→ Data for review
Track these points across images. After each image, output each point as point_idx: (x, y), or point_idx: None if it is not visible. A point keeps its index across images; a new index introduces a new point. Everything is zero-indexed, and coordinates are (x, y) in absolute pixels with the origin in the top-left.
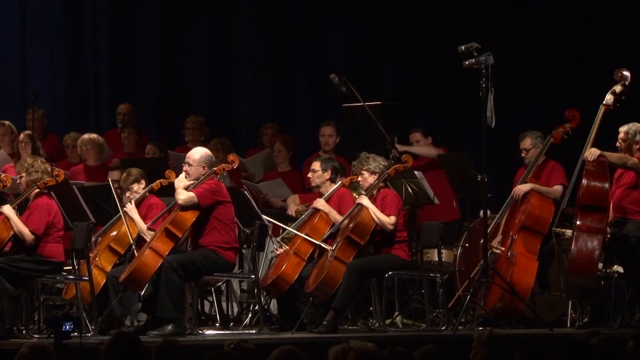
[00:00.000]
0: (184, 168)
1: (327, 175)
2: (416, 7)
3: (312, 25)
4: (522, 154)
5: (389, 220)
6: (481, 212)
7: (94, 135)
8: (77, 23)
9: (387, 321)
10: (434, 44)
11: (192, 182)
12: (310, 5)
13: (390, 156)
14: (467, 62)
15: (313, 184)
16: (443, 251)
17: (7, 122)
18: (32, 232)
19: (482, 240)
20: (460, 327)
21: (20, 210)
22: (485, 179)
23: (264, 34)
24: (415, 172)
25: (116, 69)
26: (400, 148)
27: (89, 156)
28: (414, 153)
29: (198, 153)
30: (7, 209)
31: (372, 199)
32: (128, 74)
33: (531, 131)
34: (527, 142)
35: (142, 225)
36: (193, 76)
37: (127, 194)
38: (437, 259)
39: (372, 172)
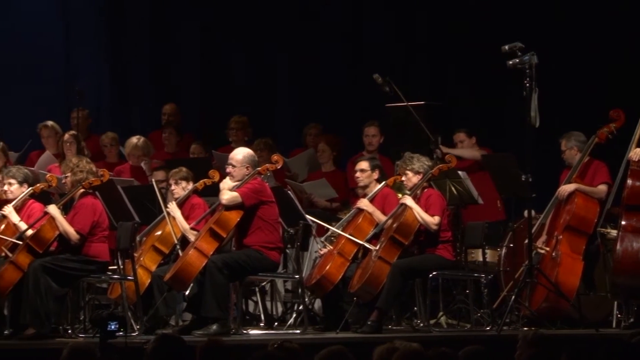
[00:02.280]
0: (228, 169)
1: (375, 175)
2: (459, 6)
3: (353, 25)
4: (562, 155)
5: (432, 220)
6: (526, 212)
7: (143, 140)
8: (120, 24)
9: (432, 321)
10: (477, 44)
11: (236, 183)
12: (349, 5)
13: (434, 156)
14: (511, 62)
15: (361, 184)
16: (487, 251)
17: (50, 123)
18: (77, 232)
19: (526, 241)
20: (505, 328)
21: (65, 210)
22: (530, 179)
23: (305, 34)
24: (459, 172)
25: (160, 69)
26: (444, 150)
27: (137, 161)
28: (457, 155)
29: (241, 154)
30: (53, 209)
31: (416, 199)
32: (171, 74)
33: (570, 132)
34: (562, 144)
35: (185, 224)
36: (237, 76)
37: (173, 187)
38: (481, 259)
39: (416, 172)
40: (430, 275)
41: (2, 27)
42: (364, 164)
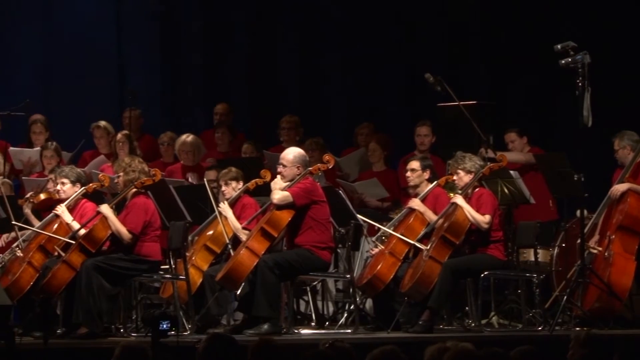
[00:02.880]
0: (279, 169)
1: (426, 174)
2: (511, 5)
3: (405, 24)
4: (614, 154)
5: (483, 219)
6: (578, 212)
7: (192, 138)
8: (172, 24)
9: (483, 321)
10: (529, 43)
11: (287, 183)
12: (399, 4)
13: (485, 156)
14: (563, 61)
15: (411, 183)
16: (539, 251)
17: (102, 124)
18: (129, 231)
19: (579, 240)
20: (557, 328)
21: (117, 209)
22: (582, 179)
23: (357, 33)
24: (511, 172)
25: (211, 69)
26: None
27: (188, 159)
28: (510, 160)
29: (292, 153)
30: (105, 209)
31: (468, 198)
32: (223, 74)
33: (623, 131)
34: (615, 143)
35: (237, 224)
36: (288, 76)
37: (223, 188)
38: (533, 259)
39: (468, 171)
40: (482, 275)
41: (57, 29)
42: (414, 164)
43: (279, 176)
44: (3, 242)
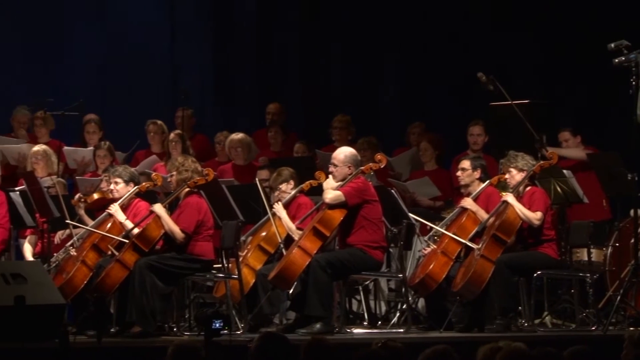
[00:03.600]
0: (330, 168)
1: (477, 174)
2: (564, 4)
3: (458, 23)
4: None
5: (535, 215)
6: (632, 212)
7: (242, 135)
8: (224, 24)
9: (536, 321)
10: (582, 42)
11: (339, 182)
12: (454, 4)
13: (539, 155)
14: (617, 60)
15: (462, 183)
16: (593, 251)
17: (159, 122)
18: (182, 231)
19: (632, 240)
20: (610, 328)
21: (170, 209)
22: (636, 178)
23: (410, 33)
24: (564, 170)
25: (263, 68)
26: (550, 150)
27: (238, 156)
28: (563, 156)
29: (343, 153)
30: (158, 208)
31: (520, 197)
32: (275, 74)
33: None
34: None
35: (291, 224)
36: (340, 75)
37: (276, 193)
38: (586, 259)
39: (520, 170)
40: (535, 275)
41: (110, 30)
42: (465, 163)
43: (331, 176)
44: (58, 238)
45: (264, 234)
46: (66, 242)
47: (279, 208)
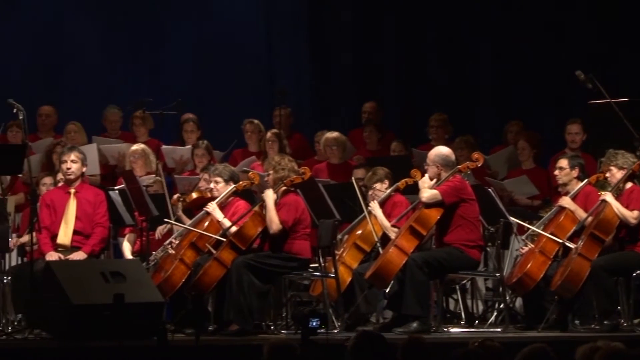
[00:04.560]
0: (425, 167)
1: (575, 172)
2: None
3: (556, 19)
4: None
5: (631, 214)
6: None
7: (337, 134)
8: (320, 23)
9: (635, 321)
10: None
11: (435, 181)
12: (551, 3)
13: (637, 153)
14: None
15: (560, 182)
16: None
17: (255, 121)
18: (280, 222)
19: None
20: None
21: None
22: None
23: (508, 29)
24: None
25: (360, 67)
26: None
27: (333, 155)
28: None
29: (434, 153)
30: (269, 193)
31: (619, 195)
32: (372, 72)
33: None
34: None
35: (386, 223)
36: (437, 73)
37: (370, 192)
38: None
39: (620, 168)
40: (634, 274)
41: (208, 30)
42: (563, 162)
43: (427, 175)
44: (159, 234)
45: (359, 232)
46: (167, 238)
47: (374, 206)
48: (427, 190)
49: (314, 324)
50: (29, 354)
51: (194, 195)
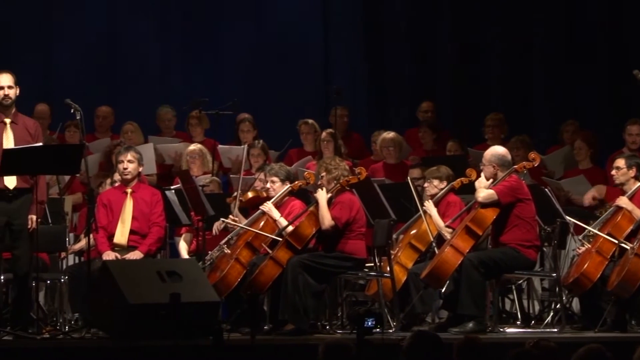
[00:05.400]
0: (481, 167)
1: (632, 172)
2: None
3: (612, 21)
4: None
5: None
6: None
7: (393, 134)
8: (376, 23)
9: None
10: None
11: (491, 181)
12: (606, 2)
13: None
14: None
15: (616, 181)
16: None
17: (310, 121)
18: (332, 219)
19: None
20: None
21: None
22: None
23: (563, 31)
24: None
25: (415, 67)
26: None
27: (390, 155)
28: None
29: (489, 152)
30: (322, 193)
31: None
32: (428, 72)
33: None
34: None
35: (441, 222)
36: (493, 73)
37: (426, 185)
38: None
39: None
40: None
41: (263, 29)
42: (620, 162)
43: (482, 174)
44: (217, 230)
45: (414, 231)
46: (222, 237)
47: (429, 206)
48: (484, 190)
49: (370, 323)
50: (86, 353)
51: (250, 194)
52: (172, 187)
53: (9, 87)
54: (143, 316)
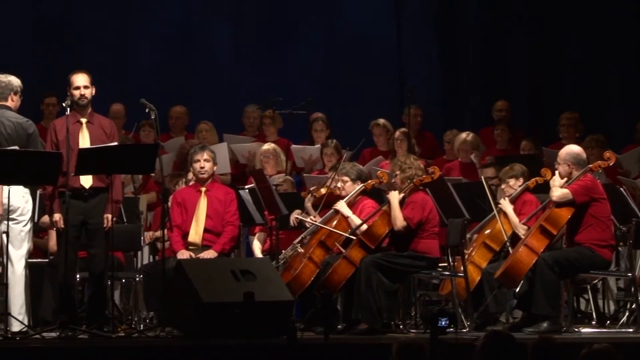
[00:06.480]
0: (556, 166)
1: None
2: None
3: None
4: None
5: None
6: None
7: (471, 136)
8: (450, 23)
9: None
10: None
11: (566, 180)
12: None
13: None
14: None
15: None
16: None
17: (381, 121)
18: (405, 219)
19: None
20: None
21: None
22: None
23: (638, 31)
24: None
25: (490, 66)
26: None
27: (465, 157)
28: None
29: (564, 151)
30: (394, 195)
31: None
32: (502, 71)
33: None
34: None
35: (516, 220)
36: (569, 71)
37: (503, 186)
38: None
39: None
40: None
41: (337, 29)
42: None
43: (557, 173)
44: (294, 222)
45: (488, 231)
46: (296, 236)
47: (505, 203)
48: (558, 190)
49: (443, 323)
50: (160, 351)
51: (323, 190)
52: (246, 186)
53: (85, 87)
54: (217, 315)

→ Goal of the exercise
Give the data back exactly, omitting all pictures.

→ Response for this exercise
Track these points across images. After each image, output each point as point_idx: (x, y), or point_idx: None if it is not visible. A point keeps its index across images; a new index introduces a new point. Everything is zero-indexed, and coordinates are (x, y) in absolute pixels with the origin in the top-left.
[00:00.000]
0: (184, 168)
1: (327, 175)
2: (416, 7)
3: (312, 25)
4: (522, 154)
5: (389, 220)
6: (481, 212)
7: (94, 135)
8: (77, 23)
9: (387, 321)
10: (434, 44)
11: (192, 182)
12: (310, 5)
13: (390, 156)
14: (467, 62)
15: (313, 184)
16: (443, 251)
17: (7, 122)
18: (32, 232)
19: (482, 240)
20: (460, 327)
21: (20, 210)
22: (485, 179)
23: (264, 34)
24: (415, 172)
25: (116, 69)
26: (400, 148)
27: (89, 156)
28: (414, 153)
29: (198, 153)
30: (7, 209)
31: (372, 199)
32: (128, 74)
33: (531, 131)
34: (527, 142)
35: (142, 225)
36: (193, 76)
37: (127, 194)
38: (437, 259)
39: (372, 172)
[00:02.280]
0: (228, 169)
1: (375, 175)
2: (459, 6)
3: (353, 25)
4: (562, 155)
5: (432, 220)
6: (526, 212)
7: (143, 140)
8: (120, 24)
9: (432, 321)
10: (477, 44)
11: (236, 183)
12: (349, 5)
13: (434, 156)
14: (511, 62)
15: (361, 184)
16: (487, 251)
17: (50, 123)
18: (77, 232)
19: (526, 241)
20: (505, 328)
21: (65, 210)
22: (530, 179)
23: (305, 34)
24: (459, 172)
25: (160, 69)
26: (444, 150)
27: (137, 161)
28: (457, 155)
29: (241, 154)
30: (53, 209)
31: (416, 199)
32: (171, 74)
33: (570, 132)
34: (562, 144)
35: (185, 224)
36: (237, 76)
37: (173, 187)
38: (481, 259)
39: (416, 172)
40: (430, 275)
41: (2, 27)
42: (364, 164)
[00:02.880]
0: (279, 169)
1: (426, 174)
2: (511, 5)
3: (405, 24)
4: (614, 154)
5: (483, 219)
6: (578, 212)
7: (192, 138)
8: (172, 24)
9: (483, 321)
10: (529, 43)
11: (287, 183)
12: (399, 4)
13: (485, 156)
14: (563, 61)
15: (411, 183)
16: (539, 251)
17: (102, 124)
18: (129, 231)
19: (579, 240)
20: (557, 328)
21: (117, 209)
22: (582, 179)
23: (357, 33)
24: (511, 172)
25: (211, 69)
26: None
27: (188, 159)
28: (510, 160)
29: (292, 153)
30: (105, 209)
31: (468, 198)
32: (223, 74)
33: (623, 131)
34: (615, 143)
35: (237, 224)
36: (288, 76)
37: (223, 188)
38: (533, 259)
39: (468, 171)
40: (482, 275)
41: (57, 29)
42: (414, 164)
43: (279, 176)
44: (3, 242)
[00:03.600]
0: (330, 168)
1: (477, 174)
2: (564, 4)
3: (458, 23)
4: None
5: (535, 215)
6: (632, 212)
7: (242, 135)
8: (224, 24)
9: (536, 321)
10: (582, 42)
11: (339, 182)
12: (454, 4)
13: (539, 155)
14: (617, 60)
15: (462, 183)
16: (593, 251)
17: (159, 122)
18: (182, 231)
19: (632, 240)
20: (610, 328)
21: (170, 209)
22: (636, 178)
23: (410, 33)
24: (564, 170)
25: (263, 68)
26: (550, 150)
27: (238, 156)
28: (563, 156)
29: (343, 153)
30: (158, 208)
31: (520, 197)
32: (275, 74)
33: None
34: None
35: (291, 224)
36: (340, 75)
37: (276, 193)
38: (586, 259)
39: (520, 170)
40: (535, 275)
41: (110, 30)
42: (465, 163)
43: (331, 176)
44: (58, 238)
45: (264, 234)
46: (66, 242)
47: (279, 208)
[00:04.560]
0: (425, 167)
1: (575, 172)
2: None
3: (556, 19)
4: None
5: (631, 214)
6: None
7: (337, 134)
8: (320, 23)
9: (635, 321)
10: None
11: (435, 181)
12: (551, 3)
13: (637, 153)
14: None
15: (560, 182)
16: None
17: (255, 121)
18: (280, 222)
19: None
20: None
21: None
22: None
23: (508, 29)
24: None
25: (360, 67)
26: None
27: (333, 155)
28: None
29: (434, 153)
30: (269, 193)
31: (619, 195)
32: (372, 72)
33: None
34: None
35: (386, 223)
36: (437, 73)
37: (370, 192)
38: None
39: (620, 168)
40: (634, 274)
41: (208, 30)
42: (563, 162)
43: (427, 175)
44: (159, 234)
45: (359, 232)
46: (167, 238)
47: (374, 206)
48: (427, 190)
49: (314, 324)
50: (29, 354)
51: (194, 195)
[00:05.400]
0: (481, 167)
1: (632, 172)
2: None
3: (612, 21)
4: None
5: None
6: None
7: (393, 134)
8: (376, 23)
9: None
10: None
11: (491, 181)
12: (606, 2)
13: None
14: None
15: (616, 181)
16: None
17: (310, 121)
18: (332, 219)
19: None
20: None
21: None
22: None
23: (563, 31)
24: None
25: (415, 67)
26: None
27: (390, 155)
28: None
29: (489, 152)
30: (322, 193)
31: None
32: (428, 72)
33: None
34: None
35: (441, 222)
36: (493, 73)
37: (426, 185)
38: None
39: None
40: None
41: (263, 29)
42: (620, 162)
43: (482, 174)
44: (217, 230)
45: (414, 231)
46: (222, 237)
47: (429, 206)
48: (484, 190)
49: (370, 323)
50: (86, 353)
51: (250, 194)
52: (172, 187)
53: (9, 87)
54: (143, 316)
[00:06.480]
0: (556, 166)
1: None
2: None
3: None
4: None
5: None
6: None
7: (471, 136)
8: (450, 23)
9: None
10: None
11: (566, 180)
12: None
13: None
14: None
15: None
16: None
17: (381, 121)
18: (405, 219)
19: None
20: None
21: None
22: None
23: (638, 31)
24: None
25: (490, 66)
26: None
27: (465, 157)
28: None
29: (564, 151)
30: (394, 195)
31: None
32: (502, 71)
33: None
34: None
35: (516, 220)
36: (569, 71)
37: (503, 186)
38: None
39: None
40: None
41: (337, 29)
42: None
43: (557, 173)
44: (294, 222)
45: (488, 231)
46: (296, 236)
47: (505, 203)
48: (558, 190)
49: (443, 323)
50: (160, 351)
51: (323, 190)
52: (246, 186)
53: (85, 87)
54: (217, 315)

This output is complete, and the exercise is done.